In questo libro tutto ha un esito e nulla va perduto. Ce lo dice la natura stessa, nelle cui creature, come nel celebre passo dello Zibaldone , Canavesio a tratti si identifica. Ora creatura d'aria con un' impenitente fame di luce e stelle, ora gelso, parietaria o goccia di mare, tutto il poeta vede ed esplora, testimone incessante della trasformazione. In un bellissimo gruppo di testi la com-passione per l'elemento humile trasforma l'autore in un camminatore a piedi scalzi, dove neppure una cellula del corpo manca di sentire una fraternità francescana con la terra dei lombrichi, fatta con le ossa dei morti. Non stupisce che l'altro riferimento, sottaciuto ma presente, sia Icaro. Presente ovunque, nella folle corsa a capofitto (come non pensare anche all'Ulisse di Dante?) dei ragazzi in bici, impedita dai dissuasori di velocità, e nell'incredible sete di volo dei molti sogni a occhi aperti. Più luce, recita un testo, cripto-citando la visione terminale di Goethe. La natura, come la pelle, conserva tutto e si decifra con i sensi sottili. Non c'è alto e basso (ricordiamo che in molte lingue indoeuropee, fra cui il latino, la vox media corrispondente ad "altus" indica profondità in entrambi i sensi). Non c'è materia vile, tutto è sacro nel cosmo e lo dimostra il risucchio della linfa verso l'alto. Uno solo è l'istinto vitale, zampa di lupo o battito d'ala. Tutto è puro, purché si sia capaci di cooperare con la natura trasformando alchemicamente il male: "A noi rimane un compito/ trasformare in risorgive le pozze di fango/ i liquidi immondi/ in rivoli di limpide rogge" (p.104-105). E a questo serve il poeta-custode, camminatore, artigiano, esploratore, paracadutato da un mondo altro in cui brama tornare.

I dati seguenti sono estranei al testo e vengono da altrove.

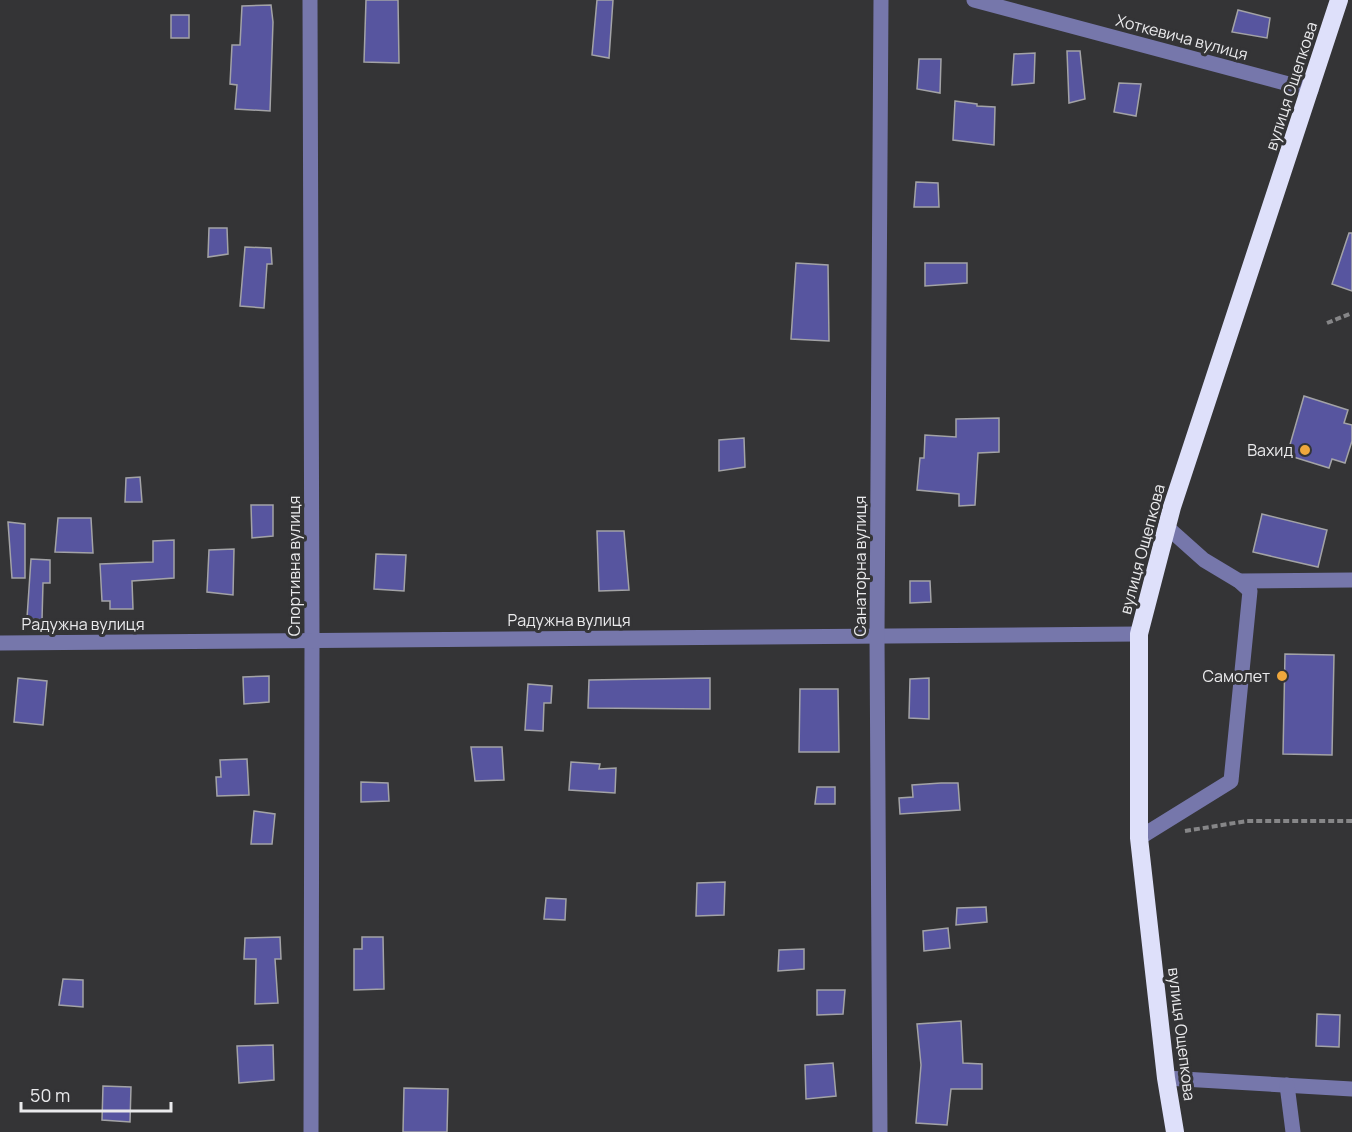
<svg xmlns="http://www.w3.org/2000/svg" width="1352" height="1132" viewBox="0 0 1352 1132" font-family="Manrope,sans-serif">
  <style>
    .building { fill: #57559f; stroke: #a3a3a6; stroke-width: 1.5 }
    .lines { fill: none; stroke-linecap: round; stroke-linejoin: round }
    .path { stroke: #868688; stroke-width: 4; stroke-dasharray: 6 3; stroke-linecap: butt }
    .minor { stroke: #7677ab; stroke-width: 15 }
    .highway { stroke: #dee0fa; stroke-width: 18 }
    .poi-dot { fill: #efa73d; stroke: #343436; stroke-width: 2 }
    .labels { text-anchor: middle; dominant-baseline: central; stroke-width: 6; stroke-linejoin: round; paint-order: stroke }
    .street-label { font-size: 16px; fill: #eaeaec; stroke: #343436 }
    .poi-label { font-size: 16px; fill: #eaeaec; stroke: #343436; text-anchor: end }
  </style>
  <rect width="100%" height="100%" fill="#343436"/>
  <g class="building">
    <path d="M 366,0 L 398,0 L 399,63 L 364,62 Z"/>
    <path d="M 597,0 L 613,0 L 609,58 L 592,55 Z"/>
    <path d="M 271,5 L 273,22 L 270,111 L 235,109 L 237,85 L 230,84 L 232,45 L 240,45 L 242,6 Z"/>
    <path d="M 1238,10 L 1270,18 L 1267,38 L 1232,32 Z"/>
    <rect x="171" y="15" width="18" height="23"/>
    <path d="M 1067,51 L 1080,51 L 1085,99 L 1069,103 Z"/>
    <path d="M 1035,53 L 1034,83 L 1012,85 L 1014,54 Z"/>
    <path d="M 919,59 L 941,59 L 940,93 L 917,89 Z"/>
    <path d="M 1119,83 L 1141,84 L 1136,116 L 1114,112 Z"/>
    <path d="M 955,101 L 977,104 L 977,106 L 995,107 L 994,145 L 953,140 Z"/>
    <path d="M 916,182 L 938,183 L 939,207 L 914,207 Z"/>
    <path d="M 209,228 L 227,228 L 228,254 L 208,257 Z"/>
    <path d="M 1349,233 L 1352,233 L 1352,291 L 1332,284 Z"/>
    <path d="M 245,247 L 271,248 L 272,264 L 267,264 L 264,308 L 240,306 Z"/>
    <path d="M 796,263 L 828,265 L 829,341 L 791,339 Z"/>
    <path d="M 925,263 L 967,263 L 967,283 L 925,286 Z"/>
    <path d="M 1304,396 L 1348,410 L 1344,423 L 1352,425 L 1352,441 L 1345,463 L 1332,459 L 1329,468 L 1287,455 Z"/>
    <path d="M 999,418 L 999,452 L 978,453 L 975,505 L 959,506 L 959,494 L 917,490 L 920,458 L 924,458 L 925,435 L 956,437 L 956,419 Z"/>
    <path d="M 744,438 L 745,467 L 719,471 L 719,440 Z"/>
    <path d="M 140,477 L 142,502 L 125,502 L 126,478 Z"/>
    <path d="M 251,505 L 273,505 L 273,536 L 252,538 Z"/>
    <path d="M 1262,514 L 1327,530 L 1318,567 L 1253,552 Z"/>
    <path d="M 58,518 L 91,518 L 93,553 L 55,552 Z"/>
    <path d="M 8,522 L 25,524 L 25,578 L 12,578 Z"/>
    <path d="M 597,531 L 624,531 L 629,590 L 599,591 Z"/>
    <path d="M 174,540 L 174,578 L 132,581 L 133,609 L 110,609 L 110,601 L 102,601 L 100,564 L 153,562 L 153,541 Z"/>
    <path d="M 234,549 L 233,595 L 207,592 L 209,550 Z"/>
    <path d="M 376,554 L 406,555 L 404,591 L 374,589 Z"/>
    <path d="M 31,559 L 50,560 L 50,583 L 43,583 L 42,620 L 27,618 Z"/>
    <path d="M 910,581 L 930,581 L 931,602 L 910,603 Z"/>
    <path d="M 1285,654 L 1334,655 L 1332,755 L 1283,754 Z"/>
    <path d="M 269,676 L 269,702 L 244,704 L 243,677 Z"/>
    <path d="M 18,678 L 47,681 L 43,725 L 14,722 Z"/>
    <path d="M 710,678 L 710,709 L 588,708 L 589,680 Z"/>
    <path d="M 929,678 L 929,719 L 909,718 L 910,679 Z"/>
    <path d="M 528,684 L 552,686 L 551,703 L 544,703 L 543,731 L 525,730 Z"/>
    <path d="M 800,689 L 838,689 L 839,752 L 799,752 Z"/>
    <path d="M 471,747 L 502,747 L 504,780 L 475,781 Z"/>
    <path d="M 247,759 L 249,795 L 217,796 L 216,777 L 221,777 L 220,760 Z"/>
    <path d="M 571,762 L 600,764 L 599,769 L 616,768 L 615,793 L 569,790 Z"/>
    <path d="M 361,782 L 388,783 L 389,801 L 361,802 Z"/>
    <path d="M 941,783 L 958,783 L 960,810 L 900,814 L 899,798 L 913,797 L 912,785 Z"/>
    <path d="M 817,787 L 835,787 L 835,804 L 815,804 Z"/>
    <path d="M 254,811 L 275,814 L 272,844 L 251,844 Z"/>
    <path d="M 725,882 L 724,915 L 696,916 L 697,883 Z"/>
    <path d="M 546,898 L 566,899 L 565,920 L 544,919 Z"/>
    <path d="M 986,907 L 987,922 L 956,925 L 957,908 Z"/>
    <path d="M 948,928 L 950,948 L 924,951 L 923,931 Z"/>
    <path d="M 280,937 L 281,959 L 275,959 L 278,1003 L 255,1004 L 256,959 L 244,959 L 245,938 Z"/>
    <path d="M 362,937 L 383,937 L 384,989 L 354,990 L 354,949 L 362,949 Z"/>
    <path d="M 804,949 L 804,969 L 778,971 L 779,950 Z"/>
    <path d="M 63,979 L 83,980 L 83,1007 L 59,1005 Z"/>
    <path d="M 817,990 L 845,990 L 843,1014 L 817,1015 Z"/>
    <path d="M 1317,1014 L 1340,1015 L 1339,1047 L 1316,1046 Z"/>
    <path d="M 961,1021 L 963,1063 L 982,1064 L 982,1089 L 951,1089 L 947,1125 L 916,1123 L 921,1065 L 917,1024 Z"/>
    <path d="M 273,1045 L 274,1080 L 239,1083 L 237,1046 Z"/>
    <path d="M 833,1063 L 836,1096 L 806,1099 L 805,1065 Z"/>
    <path d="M 103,1086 L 131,1087 L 130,1122 L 102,1120 Z"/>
    <path d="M 404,1088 L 448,1089 L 447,1132 L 403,1132 Z"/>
  </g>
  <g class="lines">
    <g class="path">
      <path d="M 1327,323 L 1352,313"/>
      <path d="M 1185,831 L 1247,821 L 1352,821"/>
    </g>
    <g class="minor">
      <path d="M 310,0 L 312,641 L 311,1132"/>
      <path d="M 974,0 L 1311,90"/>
      <path d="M 1239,581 L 1352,580"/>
      <path d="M 0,643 L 1139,634"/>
      <path d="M 1139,838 L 1231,781 L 1250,591 L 1239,581 L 1204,560 L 1167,527"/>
      <path d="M 1166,1078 L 1352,1089"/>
      <path d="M 1287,1085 L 1293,1132"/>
      <path d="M 880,1132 L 877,636 L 881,0"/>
    </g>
    <path class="highway" d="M 1175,1132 L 1166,1078 L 1139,838 L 1139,634 L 1172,507 L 1339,0"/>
  </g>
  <g class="poi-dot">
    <circle cx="1305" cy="450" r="6"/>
    <circle cx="1282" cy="676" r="6"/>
  </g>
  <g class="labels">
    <g class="street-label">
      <text transform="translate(1182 37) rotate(15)">Хоткевича вулиця</text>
      <text transform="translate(1291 86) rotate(-72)">вулиця Ощепкова</text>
      <text transform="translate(1142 549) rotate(-75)">вулиця Ощепкова</text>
      <text transform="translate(294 566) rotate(-90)">Спортивна вулиця</text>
      <text transform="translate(860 566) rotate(-90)">Санаторна вулиця</text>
      <text x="569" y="620">Радужна вулиця</text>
      <text x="83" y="624">Радужна вулиця</text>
      <text transform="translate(1182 1034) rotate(83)">вулиця Ощепкова</text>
    </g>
    <g class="poi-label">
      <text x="1293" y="450">Вахид</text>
      <text x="1270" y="676">Самолет</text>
    </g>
  </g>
  <path d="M21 1102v9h150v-9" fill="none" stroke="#eaeaec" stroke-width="3"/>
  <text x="30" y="1102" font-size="18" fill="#eaeaec" stroke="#343436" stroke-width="4.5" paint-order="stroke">50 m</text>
</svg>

È un libro che racconta anche la cronaca di un'ascesi spitituale, con tutto il pudore di riservare i momenti più autobiografici alla fine e nei passaggi di commozione e nostalgia affidarli a un segno, a un suono, a un ricordo letterario - memorabili i tocchi a pennello del volto della madre e degli altri affetti negati o perduti, delegati in una sorta di operazione apocrifa ai maestri rinascimentali e rimasti appesi alla pagina come nobili ritratti di famiglia in un castello di notte. L'apice dell'ascesi è al centro del libro, nel testo che comincia con "Verso l'oro, se respiri". Dopo questa poesia, se qualcuno avesse ancora dubbi sulla natura fortemente esoterica della ricerca di Canavesio, essi sarebbero tutti abbondantemente fugati. Un altro nome che viene in mente è quello di Rudolf Steiner, che tanta importanza attribuí al sonno come fase privilegiata di ricongiungimento dei corpi sottili con il gran corpo astrale

Eppure il poeta, per rabdomante e alchimista che sia, resta nella realtà con tutte le armi e le facezie della ragione. Il mondo dell'alienazione attrae, ma forse il privilegio dell'arte è proprio quello di sorvolarlo e continuare a trasformare. L'arte è la natura creatrice, la follia una sua occasionale manifestazione distruttiva, come può essere un sisma - che tuttavia, in una visione più ampia, è esso stesso creatore. Così la poesia, figlia di un trauma umano originario - che è in fondo l'impossibilità della vita di bastarsi - si abbevera ai succhi scuri della follia, ma è capace di trasformare anche quelli. Il custode, l'ingegnere, il sognatore diventa allora, appunto, anche una specie di "folletto" ( folle soltanto in po'?) che si aggira fra gli elementi. Un metaxú capace di attraversarli, "infrangendo il domestico limite/ la quiete del nativo elemento" (p.107): proprio come gli angeli, che tanta parte hanno in questa scrittura. Il poeta è mediatore, spartisce nel mondo i doni del cielo. Come l'uccello delle Upanishad vediche guarda il frutto senza mangiarlo, il poeta - come dice Sbarbaro - non ha altra felicità che di parole: eppure in queste preserva il senso intero della vita, "più accogliente della scorza del cuore/ più concreto del palmo delle mani " (p. 117).